A LITTLE HUMOR - Last night I had a funny dream that was strangely encouraging. We had just moved into a house at the top of a hill with a curving road descending into the neighborhood. As I was putting things away, I glanced outside, I saw Maxim exploring the neighborhood on his belly ( his occasional mode in real life, although he is primarily up on all fours these days). I was at ease with this as he appeared safe and I was glad he wasn't afraid to explore a new place. A little while later, I glanced out again just in time to see an amazing spectacle. Remember the old style double wide garage doors that were just one big panel you had to raise up? Well, I saw Maxim just as he crawled smoothly onto the end of one of those down the street and rode on it as it raised up. He then crawled smoothly off onto the roof and place a big load of laundry on the steep roof, which already had a lot of clothing on it. Then, to my horror, Maxim lost his balance and fell off the roof. I needn't have worried, though, because he landed in a nice soft pile of laundry that had not yet been delivered to the roof. Too funny. Don't even ask me about the significance of a dream involving a lot of laundry. I was just smiling when I woke up because the whole scenario summarized the best and the most difficult things in loving Maxim. He is very inquisitive, stubborn, brave, persistent, confident, naive, smart, funny. As with any child, the things you love most can also irritate the most depending on the context at the moment. May God continue to give me and all moms (dads too) the patience and perspective to bring out the best in our kids and direct their strengths and weaknesses to good end.

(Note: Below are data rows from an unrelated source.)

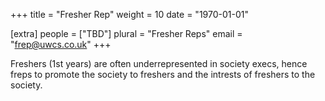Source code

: +++
title = "Fresher Rep"
weight = 10
date = "1970-01-01"

[extra]
people = ["TBD"]
plural = "Fresher Reps"
email = "frep@uwcs.co.uk"
+++

Freshers (1st years) are often underrepresented in society execs, hence freps to promote the society to freshers and the intrests of freshers to the society.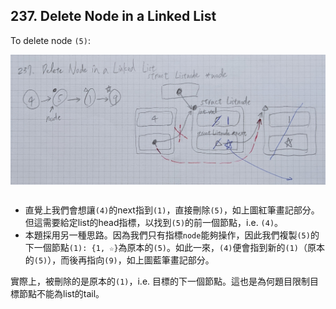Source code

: ## 237. Delete Node in a Linked List

To delete node `(5)`:

<div align="center">
    <img src="https://raw.githubusercontent.com/jhengwh/Leetcode_gh/main/019_237_Delete%20Node%20in%20a%20Linked%20List/237_diagram.jpg" width = "600" alt="237_diagram.jpg" align=center style="margin-bottom: 16px;" />
</div>

- 直覺上我們會想讓`(4)`的next指到`(1)`，直接刪除`(5)`，如上圖紅筆畫記部分。但這需要給定list的head指標，以找到`(5)`的前一個節點，i.e. `(4)`。
- 本題採用另一種思路。因為我們只有指標`node`能夠操作，因此我們複製`(5)`的下一個節點`(1): {1, ☆}`為原本的`(5)`。如此一來，`(4)`便會指到新的`(1)`（原本的`(5)`），而後再指向`(9)`，如上圖藍筆畫記部分。

實際上，被刪除的是原本的`(1)`，i.e. 目標的下一個節點。這也是為何題目限制目標節點不能為list的tail。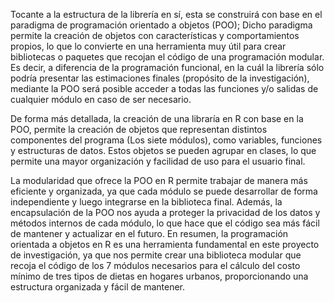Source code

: 

Tocante a la estructura de la librería en sí, esta se construirá con base en el paradigma de programación orientado a objetos (POO); Dicho paradigma permite la creación de objetos con características y comportamientos propios, lo que lo convierte en una herramienta muy útil para crear bibliotecas o  paquetes que recojan el código de una programación modular. Es decir, a diferencia de la programación funcional, en la cuál la librería sólo podría presentar las estimaciones finales (propósito de la investigación), mediante la POO será posible acceder a todas las funciones y/o salidas de cualquier módulo en caso de ser necesario.

De forma más detallada, la creación de una libraría en R con base en la POO, permite la  creación de objetos que representan distintos componentes del programa (Los siete módulos),  como variables, funciones y estructuras de datos. Estos objetos se  pueden agrupar en clases, lo que permite una mayor organización y  facilidad de uso para el usuario final. 





La modularidad que ofrece la POO en R  permite trabajar de manera más eficiente y organizada, ya que cada módulo se puede desarrollar de forma independiente y luego integrarse en la biblioteca final. Además, la encapsulación de la POO nos ayuda a proteger la privacidad de los datos y métodos internos de cada módulo, lo que hace que el código sea más fácil de mantener y actualizar en el futuro. En resumen, la programación orientada a objetos en R es una herramienta fundamental en este proyecto de investigación, ya que nos permite crear una biblioteca modular que recoja el código de los 7 módulos necesarios para el cálculo del costo mínimo de tres tipos de dietas en hogares urbanos, proporcionando una estructura organizada y fácil de mantener.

Here is an excerpt from Maxim's bedtime prayer this evening: "...thank you Sydney lady dog, thank you Sydney good dog dog, thank you dog food....." One of the very best things about being a parent is getting to hear kids pray. It's a happy treasure to tuck away at the end of the day.

2 comments:

Conethia and Jim Bob said...

I pray that God has placed peace on your heart with this decision. I know Maxim's best is your full intention. Even though I do not always comment, I do follow your journey. Praying for Maxim.

ArtworkByRuth said...

Sorry I did not read this before we met today. Will be praying for your surgery decisions too! God Bless!